Below are records; count how many of their lines contain the word "Preview" and give the number alone.
>>>
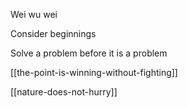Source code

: ---
---

Wei wu wei 

Consider beginnings 

Solve a problem before it is a problem 

[[the-point-is-winning-without-fighting]]

[[nature-does-not-hurry]]
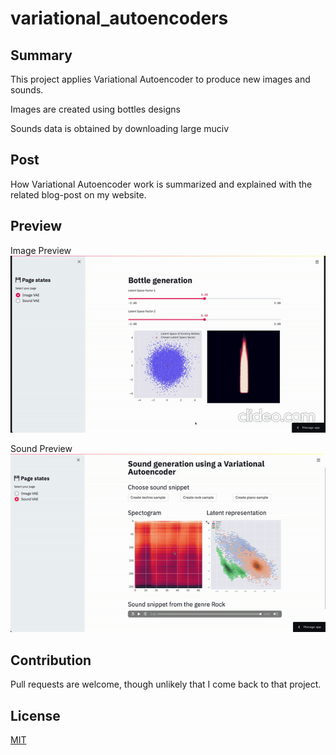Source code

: # variational_autoencoders

## Summary

This project applies Variational Autoencoder to produce new images and sounds.

Images are created using bottles designs

Sounds data is obtained by downloading large muciv

## Post

How Variational Autoencoder work is summarized and explained with the related blog-post on my website.

## Preview

Image Preview
![](./reports/gif/image.gif)

Sound Preview
![](./reports/gif/sound.gif)

## Contribution

Pull requests are welcome, though unlikely that I come back to that project.

## License
[MIT](https://choosealicense.com/licenses/mit/)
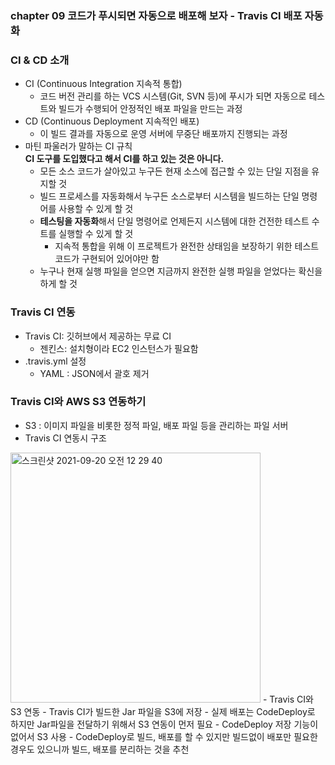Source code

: ### chapter 09 코드가 푸시되면 자동으로 배포해 보자 - Travis CI 배포 자동화 

### CI & CD 소개
- CI (Continuous Integration 지속적 통합)
  - 코드 버전 관리를 하는 VCS 시스템(Git, SVN 등)에 푸시가 되면 자동으로 테스트와 빌드가 수행되어 안정적인 배포 파일을 만드는 과정  
- CD (Continuous Deployment 지속적인 배포)  
  - 이 빌드 결과를 자동으로 운영 서버에 무중단 배포까지 진행되는 과정
- 마틴 파울러가 말하는 CI 규칙  
  **CI 도구를 도입했다고 해서 CI를 하고 있는 것은 아니다.**
    - 모든 소스 코드가 살아있고 누구든 현재 소스에 접근할 수 있는 단일 지점을 유지할 것  
    - 빌드 프로세스를 자동화해서 누구든 소스로부터 시스템을 빌드하는 단일 명령어를 사용할 수 있게 할 것 
    - **테스팅을 자동화**해서 단일 명령어로 언제든지 시스템에 대한 건전한 테스트 수트를 실행할 수 있게 할 것  
      - 지속적 통합을 위해 이 프로젝트가 완전한 상태임을 보장하기 위한 테스트 코드가 구현되어 있어야만 함
    - 누구나 현재 실행 파일을 얻으면 지금까지 완전한 실행 파일을 얻었다는 확신을 하게 할 것  

### Travis CI 연동
- Travis CI: 깃허브에서 제공하는 무료 CI
  - 젠킨스: 설치형이라 EC2 인스턴스가 필요함 
- .travis.yml 설정
  - YAML : JSON에서 괄호 제거 

### Travis CI와 AWS S3 연동하기
- S3 : 이미지 파일을 비롯한 정적 파일, 배포 파일 등을 관리하는 파일 서버  
- Travis CI 연동시 구조  
<img width="400" alt="스크린샷 2021-09-20 오전 12 29 40" src="https://user-images.githubusercontent.com/45681372/133933419-2f992ca1-7ba9-4c3c-83cf-d4234226874c.png">
- Travis CI와 S3 연동
  - Travis CI가 빌드한 Jar 파일을 S3에 저장
     - 실제 배포는 CodeDeploy로 하지만 Jar파일을 전달하기 위해서 S3 연동이 먼저 필요
       - CodeDeploy 저장 기능이 없어서 S3 사용
         - CodeDeploy로 빌드, 배포를 할 수 있지만 빌드없이 배포만 필요한 경우도 있으니까 빌드, 배포를 분리하는 것을 추천





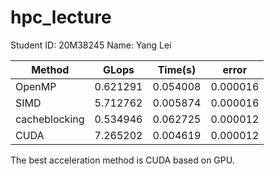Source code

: # hpc_lecture

Student ID: 20M38245
Name: Yang Lei


|  Method         |  GLops   |  Time(s) |  error   |
| --------------- | -------- | ---------| -------- |
| OpenMP          | 0.621291 | 0.054008 | 0.000016 |
| SIMD            | 5.712762 | 0.005874 | 0.000016 |
| cacheblocking   | 0.534946 | 0.062725 | 0.000012 |
| CUDA            | 7.265202 | 0.004619 | 0.000012 |

The best acceleration method is CUDA based on GPU.
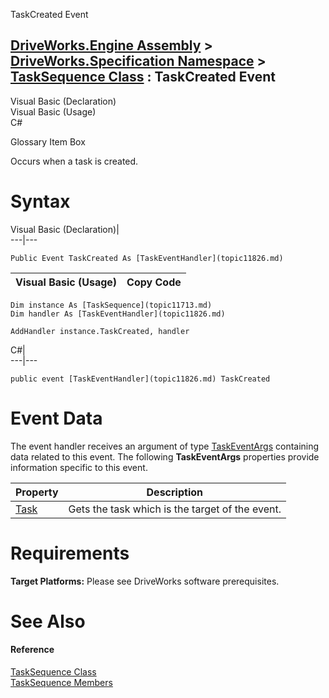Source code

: TaskCreated Event   
  
[DriveWorks.Engine Assembly](topic2156.md) > [DriveWorks.Specification Namespace](topic10764.md) > [TaskSequence Class](topic11713.md) : TaskCreated Event  
---  
  
Visual Basic (Declaration)    
Visual Basic (Usage)    
C# 

Glossary Item Box

Occurs when a task is created. 

# Syntax

Visual Basic (Declaration)|   
---|---  
      
    
    Public Event TaskCreated As [TaskEventHandler](topic11826.md)  
  
Visual Basic (Usage)| Copy Code  
---|---  
      
    
    Dim instance As [TaskSequence](topic11713.md)
    Dim handler As [TaskEventHandler](topic11826.md)
     
    AddHandler instance.TaskCreated, handler  
  
C#|   
---|---  
      
    
    public event [TaskEventHandler](topic11826.md) TaskCreated  
  
# Event Data

The event handler receives an argument of type [TaskEventArgs](topic11672.md) containing data related to this event. The following **TaskEventArgs** properties provide information specific to this event.

Property| Description  
---|---  
[Task](topic11682.md)| Gets the task which is the target of the event.   
  
# Requirements

**Target Platforms:** Please see DriveWorks software prerequisites.

# See Also

#### Reference

[TaskSequence Class](topic11713.md)   
[TaskSequence Members](topic11714.md)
<<<
◆ Answer section
3